Machbarkeitsstudie für neues Bundesasylzentrum in Allschwil (BL) lanciert
Bern-Wabern, 23.04.2026 — Am Standort des bestehenden Bundesasylzentrums (BAZ) in Allschwil fasst das SEM im Einvernehmen mit der Gemeinde und dem Kanton Basel-Landschaft die Realisierung eines neuen BAZ ins Auge. Die aktuelle temporäre Unterkunft mit ihren 150 Unterkunftsplätzen stammt aus dem Jahr 1992 und kann den Ansprüchen in gebäudetechnischer, energetischer und betrieblicher Hinsicht nur noch bedingt genügen. Eine fundierte Machbarkeitsstudie im Auftrag des Bundesamtes für Bauten und Logistik (BBL) soll aufzeigen, ob und wie ein neues BAZ auf dem Werkhofareal der Gemeinde Allschwil umgesetzt werden könnte.
In Allschwil betreibt das SEM in der ehemaligen Gemeindeunterkunft «Atlas» am Vogesenweg 9 seit 2012 ein temporäres Bundesasylzentrum ohne Verfahrensfunktion (BAZoV) mit 150 Unterbringungsplätzen. Wenn immer möglich wird das an ein Chalet erinnernde Gebäude seither für die Beherbergung von Familien oder alleinreisenden Frauen genutzt. Das Gebäude aus dem Jahr 1992 befindet sich im Eigentum der Gemeinde, ist in die Jahre gekommen und muss in absehbarer Zeit ersetzt werden.

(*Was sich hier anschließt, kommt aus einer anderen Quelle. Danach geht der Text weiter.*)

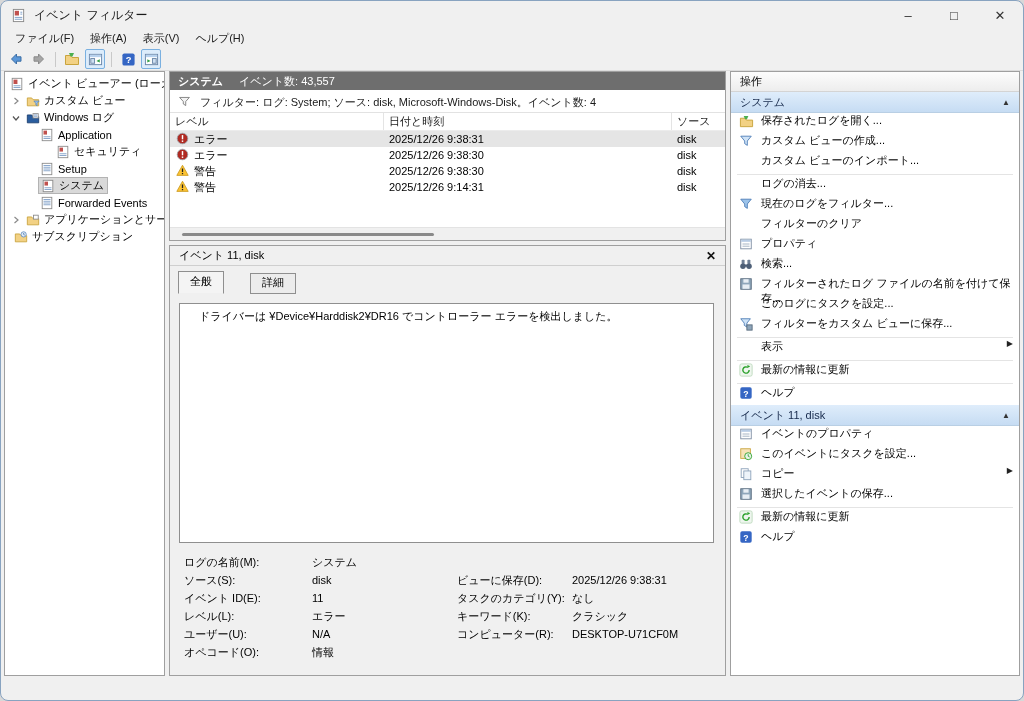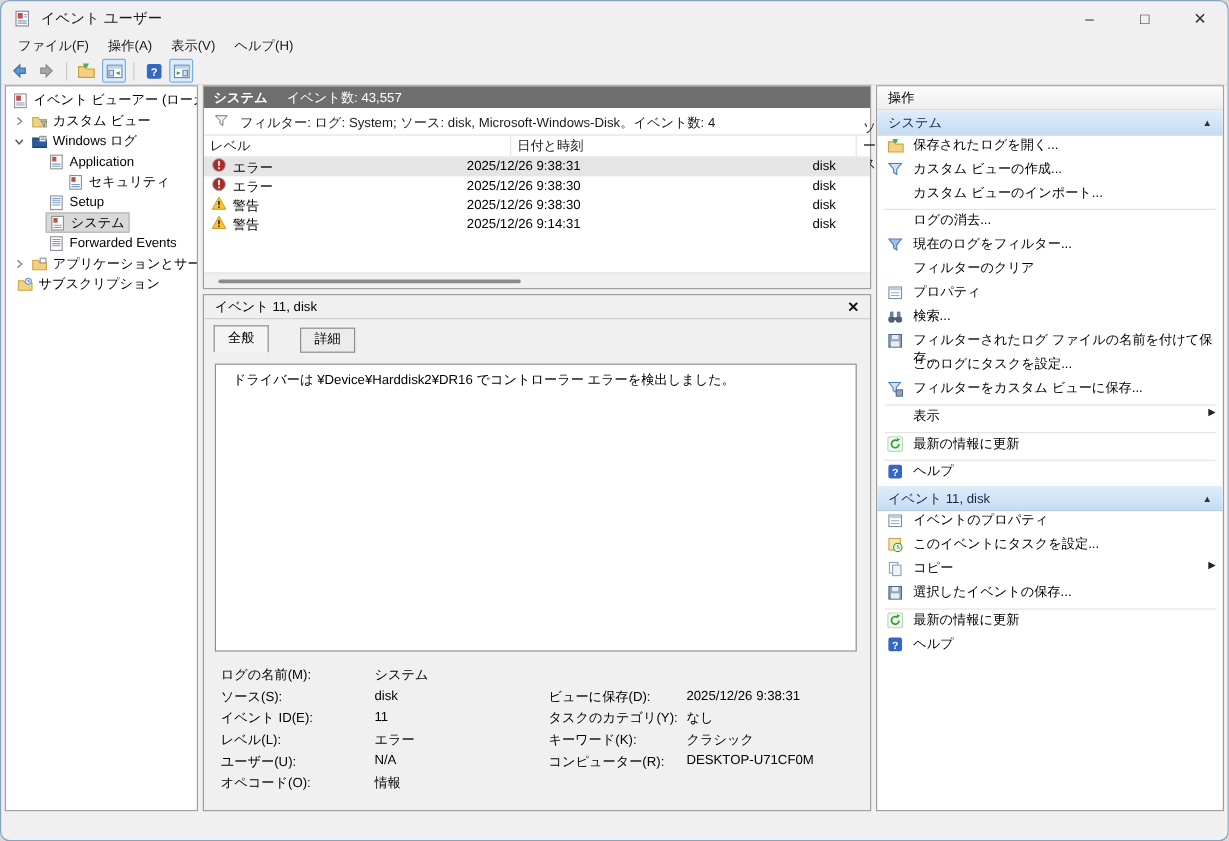"イベント ユーザー" span.title { text: ユーザ -> フィルタ }
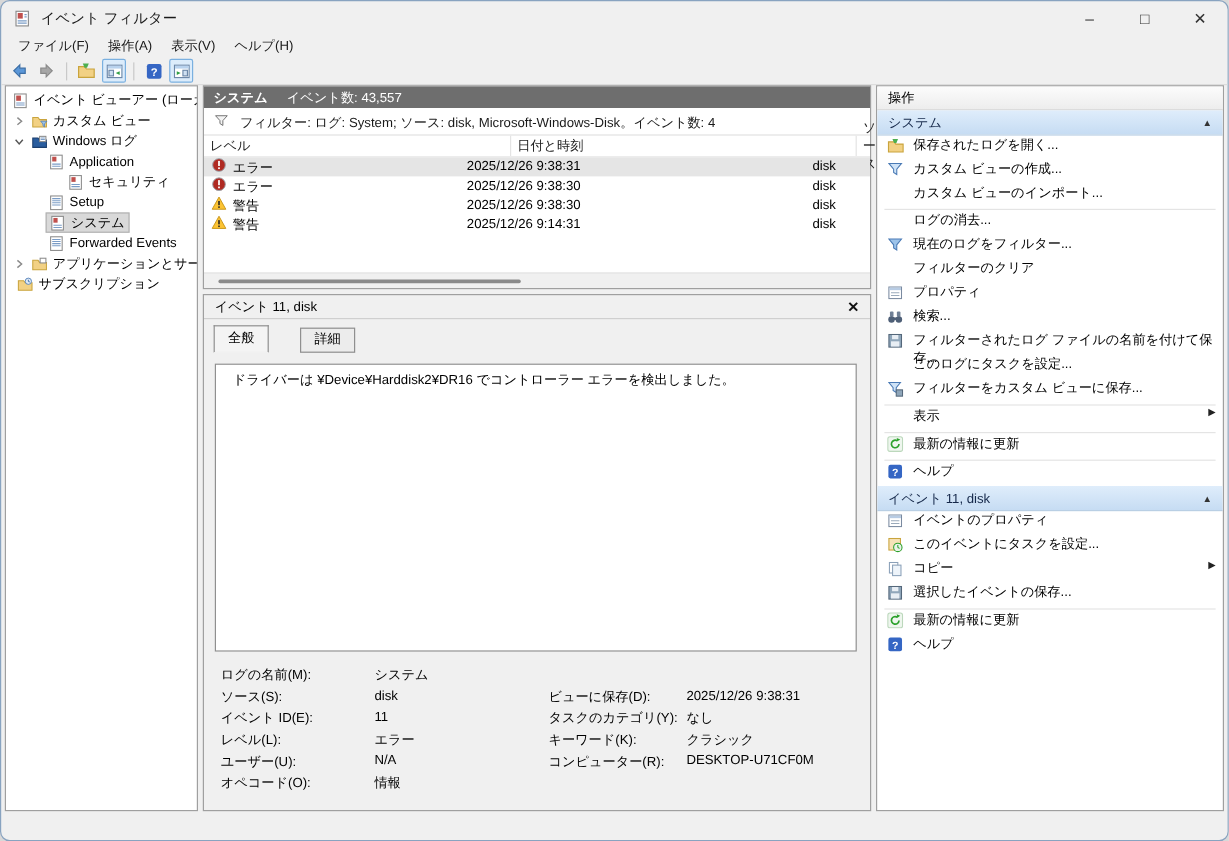"レベル" .c-level { width: 256px -> 214px }
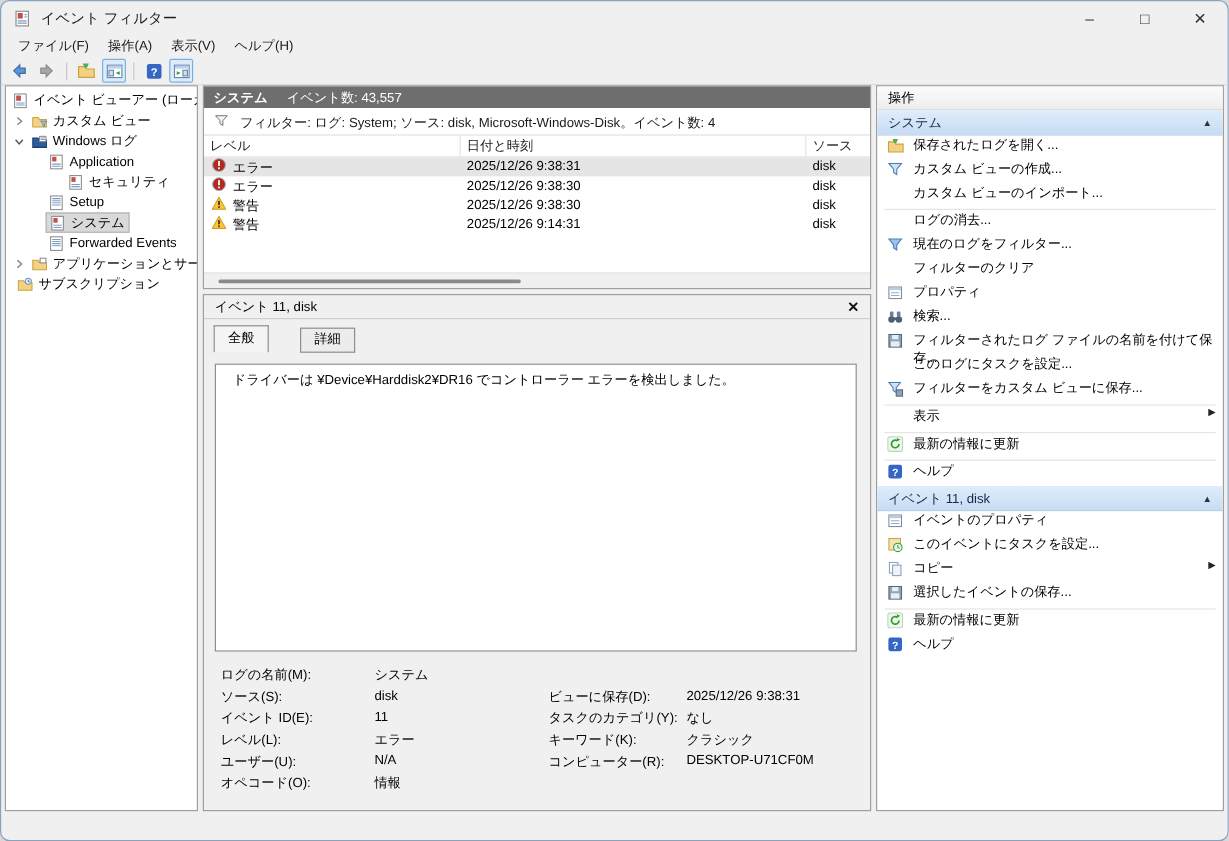"ドライバーは ¥Device¥Harddisk2¥DR16 でコントローラー" .msg-box { padding: 5px 14px -> 5px 19px }
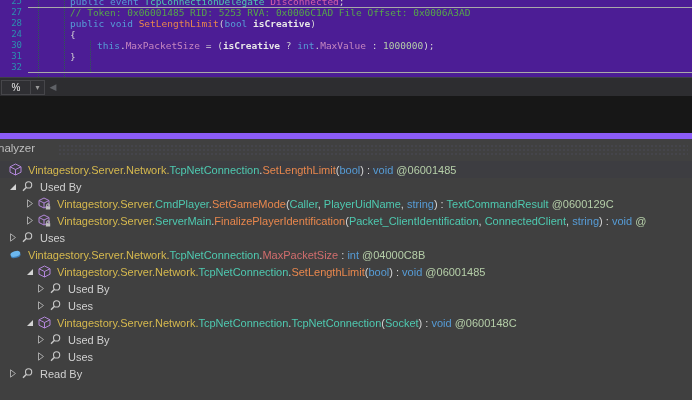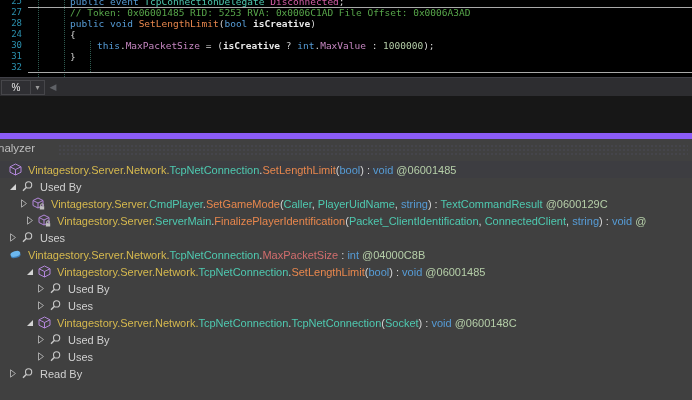"25" #editor { background: #000000 -> #4c1d95 }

Bund, Kanton und Gemeinde haben sich darauf verständigt, den geplanten Standort eines neuen BAZoV mit 240 Plätzen fundiert zu prüfen. Eine vertiefte Machbarkeitsstudie im Auftrag des BBL und in Zusammenarbeit mit der Gemeinde soll im Verlauf der nächsten Monate darüber Aufschluss geben.
In direkter Nachbarschaft des bestehenden BAZ wird ein möglicher Neubau geprüft. Eine erste Vorprüfung kam zum Schluss, dass sich dort ein BAZ ohne Verfahrensfunktion mit 240 Plätzen grundsätzlich realisieren liesse. Die Nebennutzung des Areals durch den Werkhof ergibt jedoch diverse Herausforderungen. Als Variante für den Neubau soll auch eine fortlaufende Nutzung der Parzelle des bestehenden BAZ geprüft werden. Eine vertiefte Machbarkeitsstudie soll diese offenen Punkte erörtern, bevor ein Standortentscheid gefällt werden kann.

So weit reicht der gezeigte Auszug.